This is the fifth post in the backyard composting series.
Now that you’ve have determined where to put your compost pile, collected materials to compost and understand the basic carbon to nitrogen ratios of the materials you have, it is time to put it all together. The following step-by-step overview is the method I have found the easiest and most successful.
A step-by-step overview of building a successful pile
There are three main things you need to have to create a successful thermophilic (hot) compost pile.
- A proper mix of organic materials. Goal is 25-30:1 C:N overall in the pile.
- Moisture. Too much or too little will hamper your efforts
- Size. To achieve and maintain the proper temperatures for hot composting, your pile should be around 3’x3’x3′ or a 4-5′ gravity pile.
gather your tools
- Pitch fork and/or shovel
- Water (hose, irrigation, rainwater)
- Compost Thermometer (optional but highly recommended)
NOTE: If using house water, it is advised that you attach a chlorine/chloramine filter to your hose. Chlorine/chloramines will kill the biology in the soil and reduce your beneficial populations.
I have had great success with this hose filter by Boogie Brew (affiliate).

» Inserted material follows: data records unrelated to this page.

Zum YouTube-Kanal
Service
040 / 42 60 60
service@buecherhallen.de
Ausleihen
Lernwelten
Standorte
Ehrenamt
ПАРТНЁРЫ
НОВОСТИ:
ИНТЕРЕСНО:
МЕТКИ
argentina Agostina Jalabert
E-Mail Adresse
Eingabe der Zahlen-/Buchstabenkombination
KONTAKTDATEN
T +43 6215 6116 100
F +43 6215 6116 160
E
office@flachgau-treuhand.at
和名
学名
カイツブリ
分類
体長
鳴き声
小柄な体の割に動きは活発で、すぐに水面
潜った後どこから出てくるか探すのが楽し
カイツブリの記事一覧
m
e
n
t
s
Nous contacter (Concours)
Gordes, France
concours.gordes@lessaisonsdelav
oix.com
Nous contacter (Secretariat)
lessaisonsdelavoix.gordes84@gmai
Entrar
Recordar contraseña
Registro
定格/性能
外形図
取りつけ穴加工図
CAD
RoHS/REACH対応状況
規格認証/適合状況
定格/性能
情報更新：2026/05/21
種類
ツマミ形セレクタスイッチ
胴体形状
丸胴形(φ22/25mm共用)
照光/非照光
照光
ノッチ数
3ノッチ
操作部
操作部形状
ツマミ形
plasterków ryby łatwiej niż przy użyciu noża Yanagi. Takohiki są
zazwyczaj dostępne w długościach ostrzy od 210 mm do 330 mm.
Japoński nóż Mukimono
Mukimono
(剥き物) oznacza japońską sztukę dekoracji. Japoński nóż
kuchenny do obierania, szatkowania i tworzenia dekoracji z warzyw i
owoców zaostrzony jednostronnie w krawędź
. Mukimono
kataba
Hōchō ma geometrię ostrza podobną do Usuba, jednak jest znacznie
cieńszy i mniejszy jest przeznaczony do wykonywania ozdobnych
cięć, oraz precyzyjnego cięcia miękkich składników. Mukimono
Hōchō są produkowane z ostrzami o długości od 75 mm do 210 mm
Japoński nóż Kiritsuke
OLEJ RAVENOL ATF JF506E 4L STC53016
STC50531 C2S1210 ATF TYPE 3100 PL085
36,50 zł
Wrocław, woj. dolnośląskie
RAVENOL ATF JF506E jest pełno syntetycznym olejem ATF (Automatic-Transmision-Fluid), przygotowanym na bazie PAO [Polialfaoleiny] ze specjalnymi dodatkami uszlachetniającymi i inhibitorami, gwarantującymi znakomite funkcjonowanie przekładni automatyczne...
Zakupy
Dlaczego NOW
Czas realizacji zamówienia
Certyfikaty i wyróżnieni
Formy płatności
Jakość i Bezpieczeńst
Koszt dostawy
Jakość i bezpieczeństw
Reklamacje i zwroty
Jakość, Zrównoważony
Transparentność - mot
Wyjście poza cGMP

If you’re building directly on the ground, I like to start out with a layer of Browns (high carbon). This adds a little extra drainage space and helps prevent the bottom from becoming anaerobic. Woodchips are my favorite as they are chunky!
For this example, I am going to build the pile using woodchips, coffee grounds, leaves and fresh manure. Check out the last post about common C:N Ratios to substitute materials you have.
It is important to break up any chunks while building your pile to ensure the oxygen can reach all parts of the pile.
I am also building a gravity pile. Meaning the material is stacked without side to shape it. The pile will look like a rounded pyramid. Goal is 4-5′ feet tall. The base will be roughly the same width
Layer 1: Woodchips
Add 2-3″ layer of woodchips that covers a 4′ diameter area.
Layer 2: Coffee Grounds
Sprinkle a 1″ layer of coffee grounds over all the woodchips. Coffee grounds can become hydrophobic (repel water) if they are too dry, so adding in thin layers will help prevent dry pockets in your pile.
Water your pile. Give your layers a good sprinkle with chlorine free water. Looking to wet all the materials thoroughly.
Layer 3: Manure
Add a 6″ layer of fresh manure. If it is mixed in with straw or other bedding materials, that is OK.
Layer 4: Coffee Grounds
Add a 1″ layer of grounds.
Water your pile.
Layer 5: Leaves
Add a 2″ layer. Leaves can form a dense layer in the early stages of composting. To avoid large pockets of anaerobic activity, we will alternate between thin layers of leaves and our greens (coffee and manure).
Layer 6: Coffee Grounds or Manure
Add 1″ layer of coffee grounds or manure.
Water your pile
Layer 7-14: Repeat layer 5 & 6 four more times watering after each addition.
Your pile should be about 2 feet tall now.
Repeat Layers 1-14 to get a 4′ tall gravity pile.
Cover you pile with a tarp.
The purpose of this is to reduce evaporation (if you live in a dry climate) or to prevent water logging (if you live in a wet climate). It is not to help it heat up. The heat occurs from the decomposition and the micro organisms working to break the material down.
Insert your compost thermometer.
Within 24 hours, your pile should be well on its way to reaching 120+ degree temperatures.